▸ **ASSIGNMENT**: Skip the pictures and copy all the data that follows exactly.

(DATASET EXCERPTS Opens)

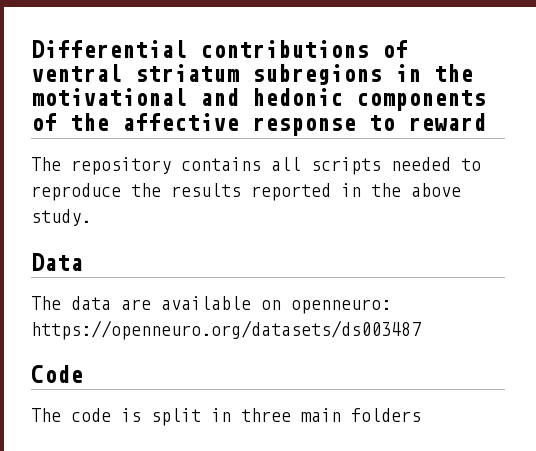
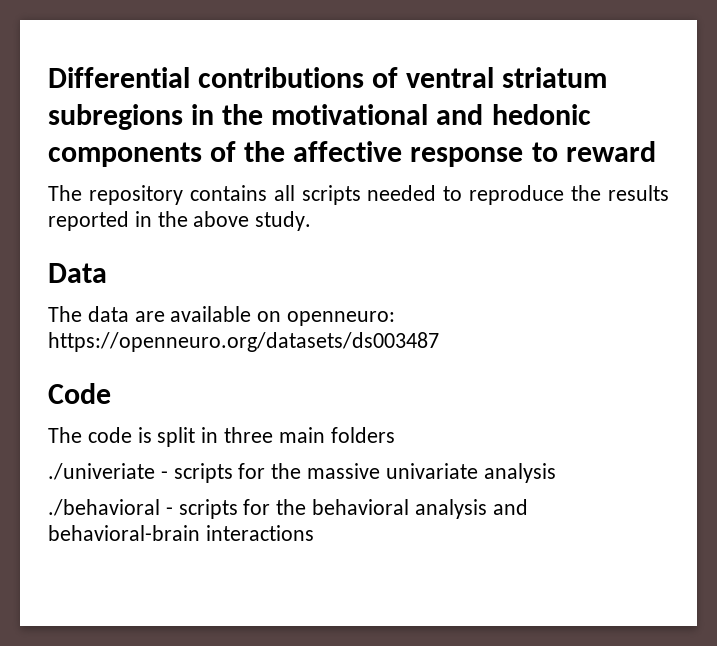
(421, 415) none -> [48,463,556,483] [48,499,528,519] [48,525,314,541] // ./univeriate - scripts for the massive univariate analysis // ./behavioral - scripts for the behavioral analysis and behavioral-brain interactions

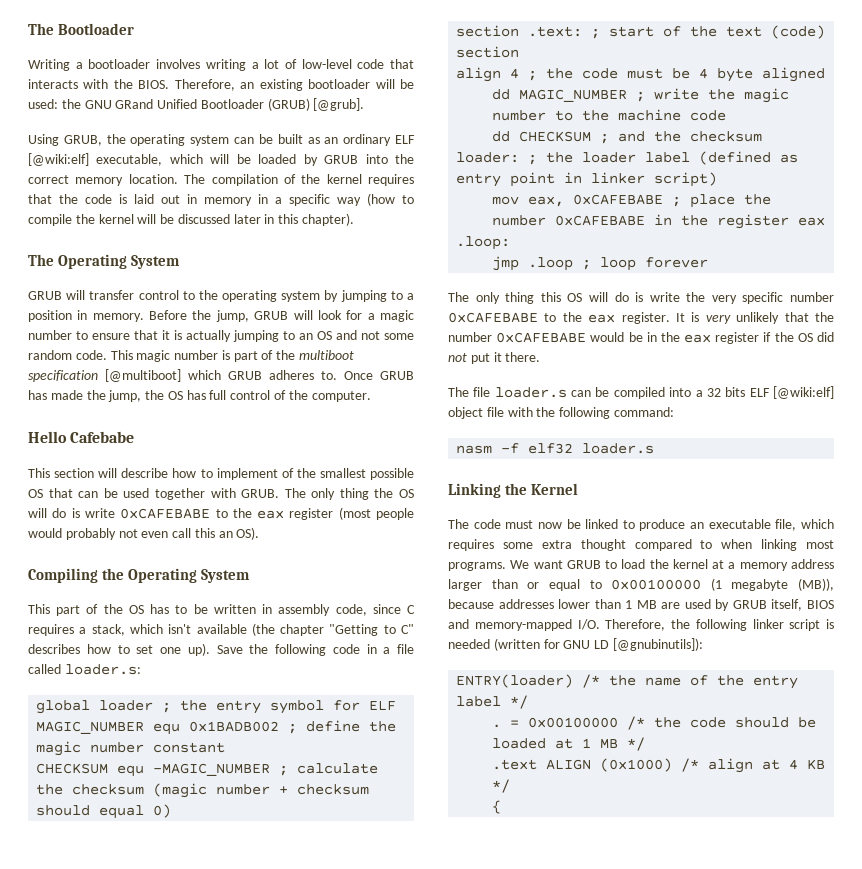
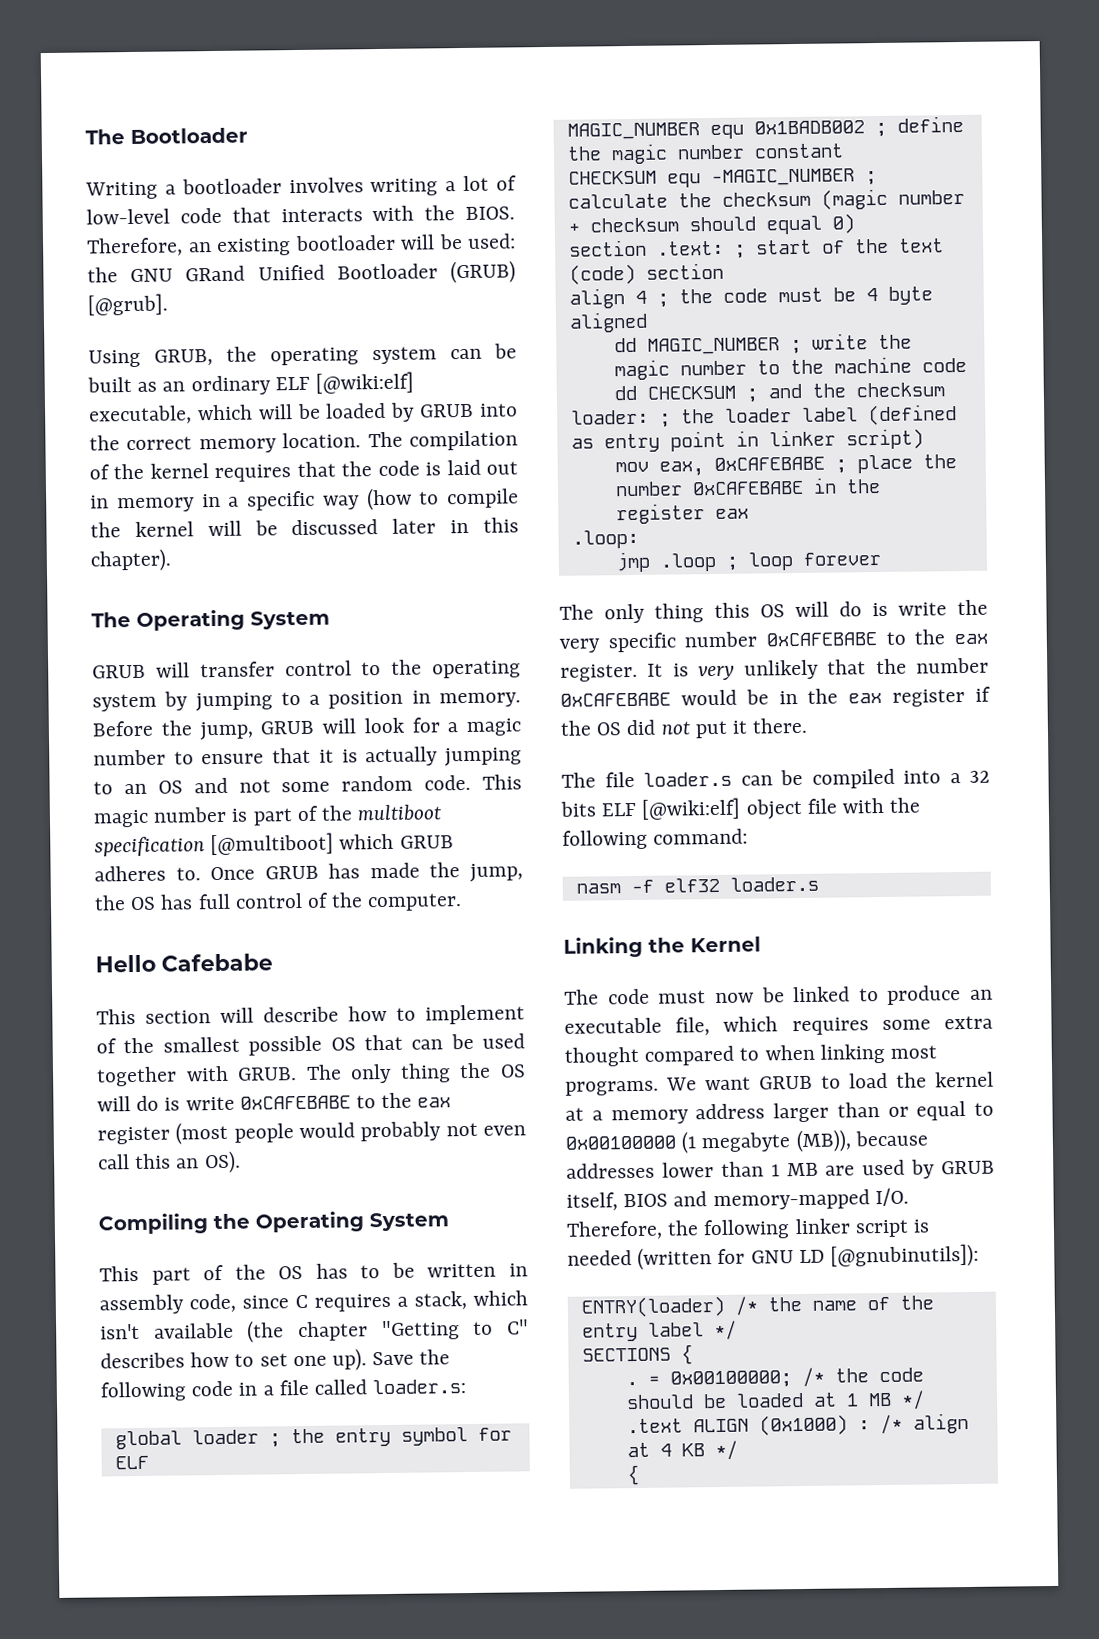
(529, 702) none -> [581,1344,693,1365] // SECTIONS {
[528,717,619,728] 0x00100000 -> [669,1370,792,1389] 0x00100000;
(673, 765) none -> [857,1420,870,1431] :

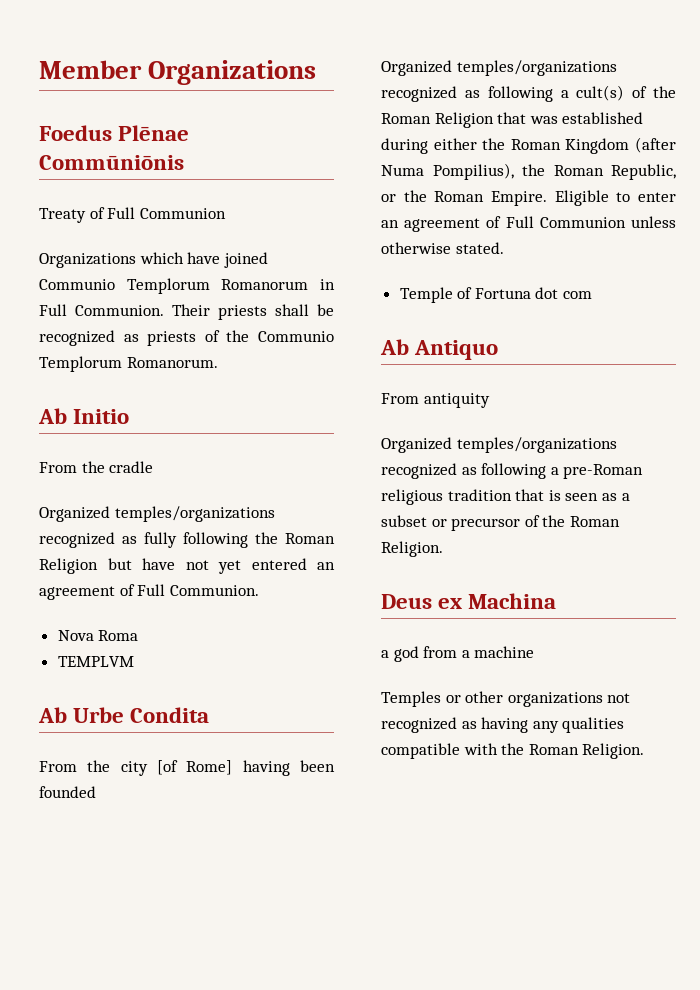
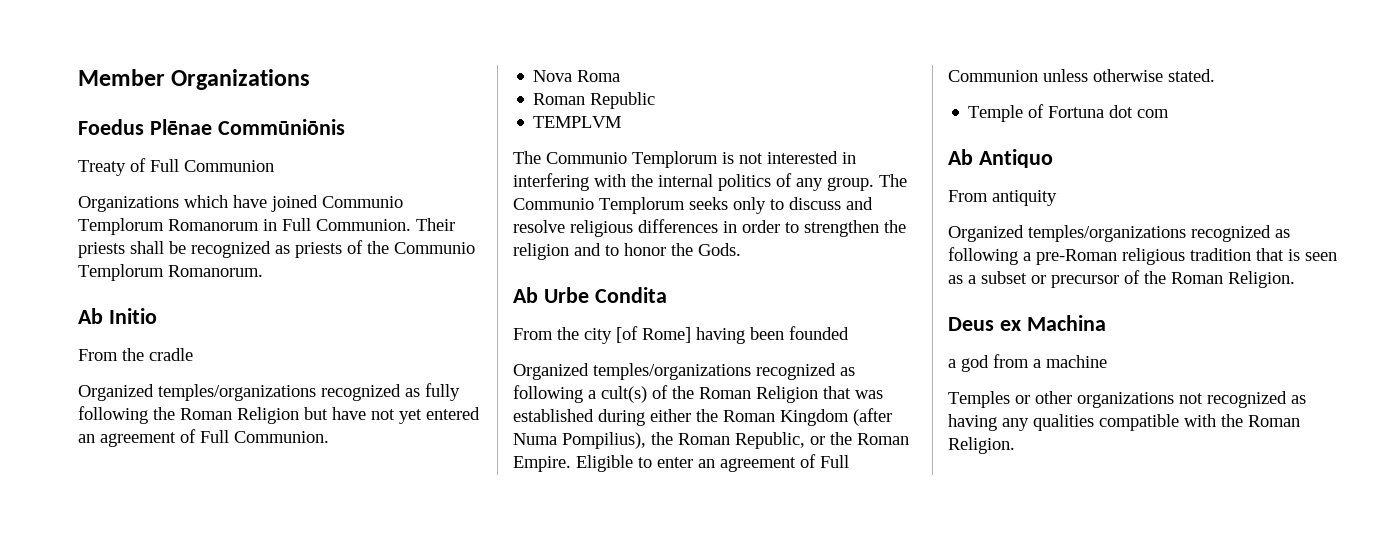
(139, 635) none -> [533,92,656,109] // Roman Republic
(134, 661) none -> [513,151,856,168] [513,173,907,191] [513,197,873,214] [513,219,906,237] [513,243,741,260] // The Communio Templorum is not interested in interfering with the internal politics of any group. The Communio Templorum seeks only to discuss and resolve religious differences in order to strengthen the religion and to honor the Gods.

(DATASET EXCERPTS Closes)

▸ **TASK SOLUTION**:
(421, 415) none -> [48,463,556,483] [48,499,528,519] [48,525,314,541] // ./univeriate - scripts for the massive univariate analysis // ./behavioral - scripts for the behavioral analysis and behavioral-brain interactions

(529, 702) none -> [581,1344,693,1365] // SECTIONS {
[528,717,619,728] 0x00100000 -> [669,1370,792,1389] 0x00100000;
(673, 765) none -> [857,1420,870,1431] :

(139, 635) none -> [533,92,656,109] // Roman Republic
(134, 661) none -> [513,151,856,168] [513,173,907,191] [513,197,873,214] [513,219,906,237] [513,243,741,260] // The Communio Templorum is not interested in interfering with the internal politics of any group. The Communio Templorum seeks only to discuss and resolve religious differences in order to strengthen the religion and to honor the Gods.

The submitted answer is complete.